Is there something that I am missing on the geometry of the hypothetical circuit board in the discussion?

 

[Tunalover]

ringman-
Without clocking, the inspector can choose any angular orientation of his choosing. It's simply a matter of how he wishes to establish his coordinate system. The tolerances don't care what coordinate system is used or how it is oriented! Normally, the dimensioning method will infer the coordinate system (often with one datum running lengthwise of the board and the other at a right angle to it).




Tunalover

 

[ringman]

Perhap I have erred in thinking that Y14.5 was applied on this drawing.

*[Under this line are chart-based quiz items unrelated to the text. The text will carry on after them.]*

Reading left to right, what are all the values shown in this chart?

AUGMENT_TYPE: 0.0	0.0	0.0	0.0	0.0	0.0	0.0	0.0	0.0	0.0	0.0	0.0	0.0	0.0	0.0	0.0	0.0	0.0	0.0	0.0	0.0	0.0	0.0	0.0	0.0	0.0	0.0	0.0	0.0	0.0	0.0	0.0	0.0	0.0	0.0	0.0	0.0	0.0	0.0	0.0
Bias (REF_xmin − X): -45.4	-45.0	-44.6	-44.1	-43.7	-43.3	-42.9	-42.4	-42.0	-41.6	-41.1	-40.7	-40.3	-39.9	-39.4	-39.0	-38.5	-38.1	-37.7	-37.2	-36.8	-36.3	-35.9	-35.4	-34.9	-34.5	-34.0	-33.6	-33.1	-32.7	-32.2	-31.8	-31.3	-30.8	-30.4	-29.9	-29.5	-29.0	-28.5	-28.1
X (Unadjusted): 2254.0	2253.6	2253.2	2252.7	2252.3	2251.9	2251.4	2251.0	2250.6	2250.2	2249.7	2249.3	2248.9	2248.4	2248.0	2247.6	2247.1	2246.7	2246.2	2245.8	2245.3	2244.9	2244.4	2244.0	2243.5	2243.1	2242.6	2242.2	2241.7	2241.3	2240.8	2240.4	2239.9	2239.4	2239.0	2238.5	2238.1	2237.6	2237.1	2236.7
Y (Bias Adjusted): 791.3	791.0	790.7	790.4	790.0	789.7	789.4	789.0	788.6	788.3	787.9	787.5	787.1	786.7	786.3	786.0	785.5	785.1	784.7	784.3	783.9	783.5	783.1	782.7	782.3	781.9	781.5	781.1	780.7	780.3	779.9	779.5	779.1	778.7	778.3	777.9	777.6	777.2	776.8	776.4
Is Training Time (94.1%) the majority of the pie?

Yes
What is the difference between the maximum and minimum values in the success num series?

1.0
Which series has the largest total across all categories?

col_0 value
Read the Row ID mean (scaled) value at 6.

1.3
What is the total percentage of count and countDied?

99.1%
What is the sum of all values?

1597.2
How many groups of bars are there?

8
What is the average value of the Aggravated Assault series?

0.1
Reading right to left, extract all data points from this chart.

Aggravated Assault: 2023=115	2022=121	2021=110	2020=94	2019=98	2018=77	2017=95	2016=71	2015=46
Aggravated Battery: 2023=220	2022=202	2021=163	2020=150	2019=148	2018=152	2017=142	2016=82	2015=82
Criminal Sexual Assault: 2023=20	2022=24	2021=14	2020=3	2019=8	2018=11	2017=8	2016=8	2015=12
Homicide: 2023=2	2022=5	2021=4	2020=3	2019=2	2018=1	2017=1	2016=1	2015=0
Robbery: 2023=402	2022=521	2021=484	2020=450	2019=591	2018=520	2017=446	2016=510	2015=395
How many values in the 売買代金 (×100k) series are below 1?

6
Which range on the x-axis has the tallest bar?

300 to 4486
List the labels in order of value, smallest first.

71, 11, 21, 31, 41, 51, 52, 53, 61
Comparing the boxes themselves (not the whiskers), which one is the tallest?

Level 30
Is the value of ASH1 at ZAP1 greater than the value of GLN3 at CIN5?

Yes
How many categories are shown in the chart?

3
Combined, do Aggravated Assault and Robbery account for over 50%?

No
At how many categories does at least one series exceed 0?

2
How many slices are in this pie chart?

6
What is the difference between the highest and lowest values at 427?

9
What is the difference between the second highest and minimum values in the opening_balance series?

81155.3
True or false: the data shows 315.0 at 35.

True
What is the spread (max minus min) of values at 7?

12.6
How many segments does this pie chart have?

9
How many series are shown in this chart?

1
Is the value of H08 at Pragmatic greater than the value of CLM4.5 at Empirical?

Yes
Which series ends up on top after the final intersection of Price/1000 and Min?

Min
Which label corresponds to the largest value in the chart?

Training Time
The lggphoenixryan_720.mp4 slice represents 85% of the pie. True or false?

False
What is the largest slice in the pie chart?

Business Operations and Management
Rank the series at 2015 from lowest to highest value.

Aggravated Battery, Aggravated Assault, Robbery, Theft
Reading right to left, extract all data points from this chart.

I don't believe that Y14.5 allows inference of a feature as a datum.

 

[Tunalover]

Indeed it does. Y14.5 does not require that all degrees of freedom of a datum reference frame be constrained in a feature control frame!


Tunalover

 

[ERE]

A feature control frame does not have to have three datum references. However, if a feature is used as a datum, it is to be identified with a datum reference symbol and cannot be implied. Implied datum features went away with the 1982 standard. Datum reference symbols identify physical features and are not applied
to center lines, center planes, or axes. (See Y14.5M-1996 section 4.3.2)

RE the circuit board problem... if only the two datums are established, you are saying that the rotational orientation of the part is not important. (See Y14.5M-1996 section 4.4.2) If the dimensioning scheme allows the inspector to infer the datums, why not just identify the datums and remove any ambiguity?

Ed

 

[Tunalover]

Who said that a feature can have an implied datum?


Tunalover

 

[ringman]

Tunalover,

Perhaps this is the statement that is the cause for misunderstanding.

"Normally, the dimensioning method will infer the coordinate system (often with one datum running lengthwise of the board and the other at a right angle to it)."

I believe that myself and others have interpreted it to be accepting of implied datums.